見周彥邦呆住不說話,寧遠侯夫人問:“你怎麽了?”

周彥邦回過神,敷衍道:“沒事。”心中卻如驚濤駭浪一般,實在無法平靜。

薑梨會變成薑玉娥,這是怎麽回事?那封紙條是讓人送到薑梨手上的,回報的人也說清楚了,薑梨是拿到了這張紙條。這種重要的東西,薑梨也定然不會隨手亂扔讓人撿到。

周彥邦又想起昨夜沈如雲引來人群後,薑梨也站在人群之中,望著他的目光裏,並無一絲驚訝,平靜的讓人齒寒。

她早就知道了。

如同一盆涼水兜頭澆下,周彥邦隻覺得渾身上下都冷的發抖,身體越是冷,心裏頭仇恨和憤怒的火苗卻是越竄越大,越來越旺。

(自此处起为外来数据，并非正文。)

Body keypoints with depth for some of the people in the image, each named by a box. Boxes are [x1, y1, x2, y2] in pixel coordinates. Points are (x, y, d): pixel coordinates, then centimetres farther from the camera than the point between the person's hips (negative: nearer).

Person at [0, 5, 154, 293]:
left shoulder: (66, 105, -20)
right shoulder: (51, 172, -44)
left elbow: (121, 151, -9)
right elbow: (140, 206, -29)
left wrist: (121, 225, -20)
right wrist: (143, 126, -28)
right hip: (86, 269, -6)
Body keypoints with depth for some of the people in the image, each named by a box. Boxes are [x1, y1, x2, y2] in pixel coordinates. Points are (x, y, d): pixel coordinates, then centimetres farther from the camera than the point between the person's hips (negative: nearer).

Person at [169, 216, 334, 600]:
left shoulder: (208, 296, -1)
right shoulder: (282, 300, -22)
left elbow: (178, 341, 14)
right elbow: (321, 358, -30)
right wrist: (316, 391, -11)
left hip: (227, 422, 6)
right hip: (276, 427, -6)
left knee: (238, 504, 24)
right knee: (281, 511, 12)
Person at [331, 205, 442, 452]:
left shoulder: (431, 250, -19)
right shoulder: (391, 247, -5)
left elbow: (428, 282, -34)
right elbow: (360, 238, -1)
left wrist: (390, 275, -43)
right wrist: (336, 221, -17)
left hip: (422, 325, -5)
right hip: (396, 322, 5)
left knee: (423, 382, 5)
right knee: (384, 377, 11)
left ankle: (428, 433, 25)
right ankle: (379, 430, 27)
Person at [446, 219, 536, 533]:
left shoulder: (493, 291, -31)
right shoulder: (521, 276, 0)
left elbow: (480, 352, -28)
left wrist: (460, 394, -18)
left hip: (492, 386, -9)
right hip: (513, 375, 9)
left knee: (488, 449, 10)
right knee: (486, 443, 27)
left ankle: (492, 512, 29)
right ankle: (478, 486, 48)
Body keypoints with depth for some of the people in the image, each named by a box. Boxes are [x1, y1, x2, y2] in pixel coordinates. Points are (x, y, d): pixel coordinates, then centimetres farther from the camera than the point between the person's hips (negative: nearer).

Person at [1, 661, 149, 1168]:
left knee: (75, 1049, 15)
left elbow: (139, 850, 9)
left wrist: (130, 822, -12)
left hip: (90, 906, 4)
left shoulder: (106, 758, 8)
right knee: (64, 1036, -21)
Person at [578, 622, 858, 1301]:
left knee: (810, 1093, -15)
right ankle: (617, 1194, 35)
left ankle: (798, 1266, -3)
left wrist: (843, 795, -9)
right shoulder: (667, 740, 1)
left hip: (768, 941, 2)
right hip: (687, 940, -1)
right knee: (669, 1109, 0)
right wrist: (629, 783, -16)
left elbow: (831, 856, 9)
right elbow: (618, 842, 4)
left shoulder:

薑梨不想來赴他的約,就幹脆和薑玉娥合起來陷害他。一個薑玉娥千方百計想要嫁進薑家,薑梨一定是早就知道這事,才把這張紙條給了薑玉娥。

如此一來,她就能站在人群裏,冷眼看著自己的醜態!

周彥邦心中出離的憤怒。

便是他再傻,也知道經過昨夜的事情後,他的仕途算是全都毀了。從國子監出來的門生,第一個必須的便是德行。他的德行經過如此多人的驗證,已經成了個笑話。洪孝帝不喜,他沒有在仕途上大展拳腳的機會了!

這一切,都是拜薑玉娥和薑梨所賜。

周彥邦恨薑玉娥,更恨薑梨。薑梨不來赴約就算了,還用了這麽一種折辱人的法子。她對自己的真心視而不見,還棄如敝履。用了這麽一種辦法,毀了自己一生。

這是個惡毒的女人!

見周彥邦似乎渾身上下都發起抖來,寧遠侯夫人有些著急,問他:“是不是哪裏不舒服?再讓郎中來瞧瞧?”

“不用了。”周彥邦強忍著背上的疼痛和心裏的寒冷,道:“娘,接下來應當怎麽做?眼下的我和薑五小姐,沈家小姐都有了牽扯,我當如何?”他牽起嘴角,“和薑幼瑤的親事,應當不可能了吧。”

寧遠侯夫人沉默了一會兒,搖了搖頭,“今日一早,薑家就派人來了。”她的語氣也不知是憤怒還是遺憾,“和薑幼瑤的親事,你就當沒有發生過吧。”

周彥邦道:“無事,本來我和薑幼瑤的婚事,也不應該。”

寧遠侯夫人覺得他說的話有些奇怪,忍不住看著他。

周彥邦心裏卻想著,當初和薑幼瑤的親事,本就是他和薑梨的代替。如今薑幼瑤離開,也算回到了最初。

但他和薑家的淵源,似乎並沒有全部斷開。

“薑玉娥怎麽樣?”周彥邦問:“我好像得給她安排一個名分,娘,她做妾怎麽樣?”

“這是最好的了。”寧遠侯夫人哼了一聲,“也不看看她自己的身份,若是這個都滿足不了她,她就最好打消了進寧遠侯府的念頭。”